**Problem:** Exactly and only the lines from the first entry through the line with "right hip: (320, 563)" should be copied, both ends included, with no pictures.

Named joint coordinates:
____
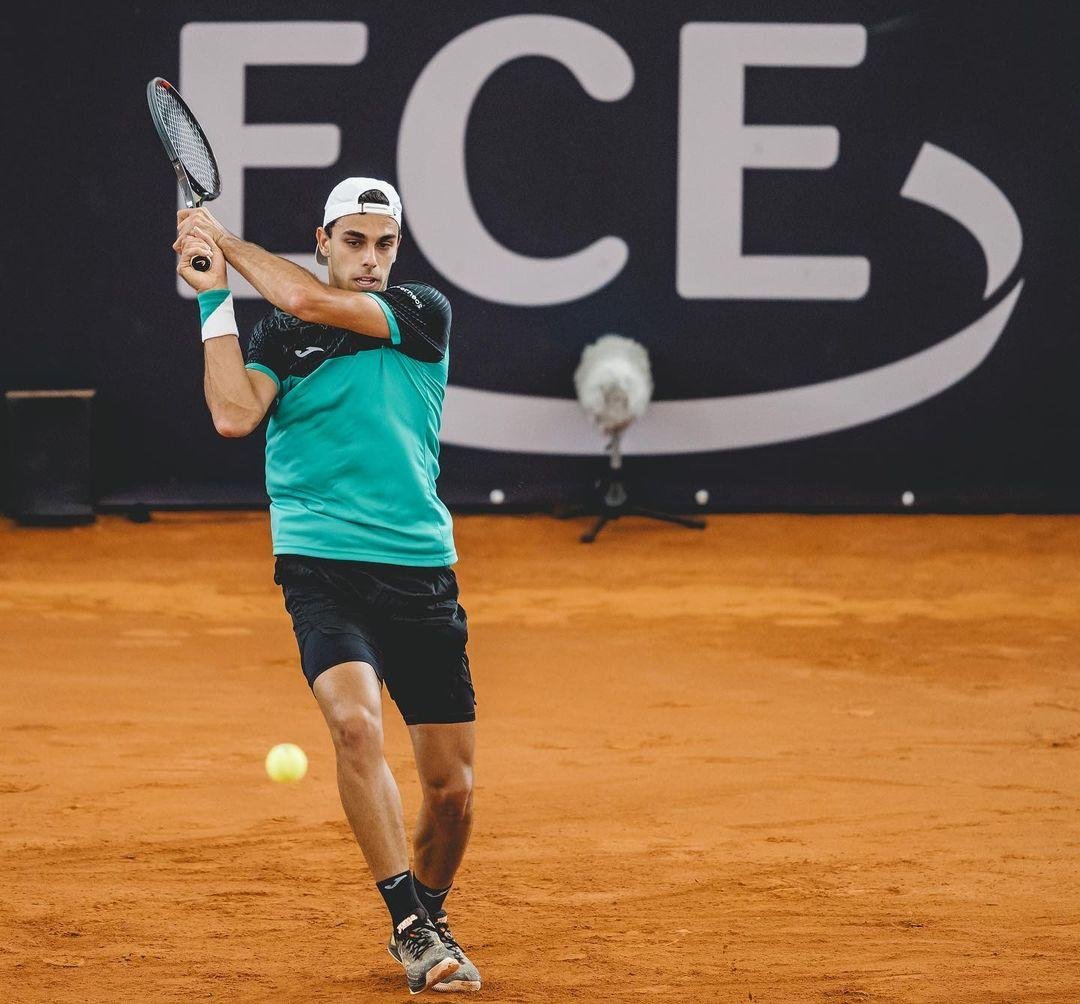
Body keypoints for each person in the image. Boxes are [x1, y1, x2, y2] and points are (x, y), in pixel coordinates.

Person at [173, 177, 480, 995]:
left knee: (451, 792)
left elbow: (311, 302)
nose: (371, 259)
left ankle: (434, 908)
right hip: (320, 563)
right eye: (355, 241)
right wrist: (213, 303)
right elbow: (235, 415)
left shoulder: (420, 314)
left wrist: (227, 246)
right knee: (353, 724)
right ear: (323, 239)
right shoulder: (280, 333)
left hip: (420, 572)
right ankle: (411, 929)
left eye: (384, 243)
____
**Result of the exercise:**
Body keypoints for each person in the image. Boxes are [x1, y1, x2, y2] and points are (x, y), in pixel coordinates.

Person at [173, 177, 480, 995]:
left knee: (451, 792)
left elbow: (311, 302)
nose: (371, 259)
left ankle: (434, 908)
right hip: (320, 563)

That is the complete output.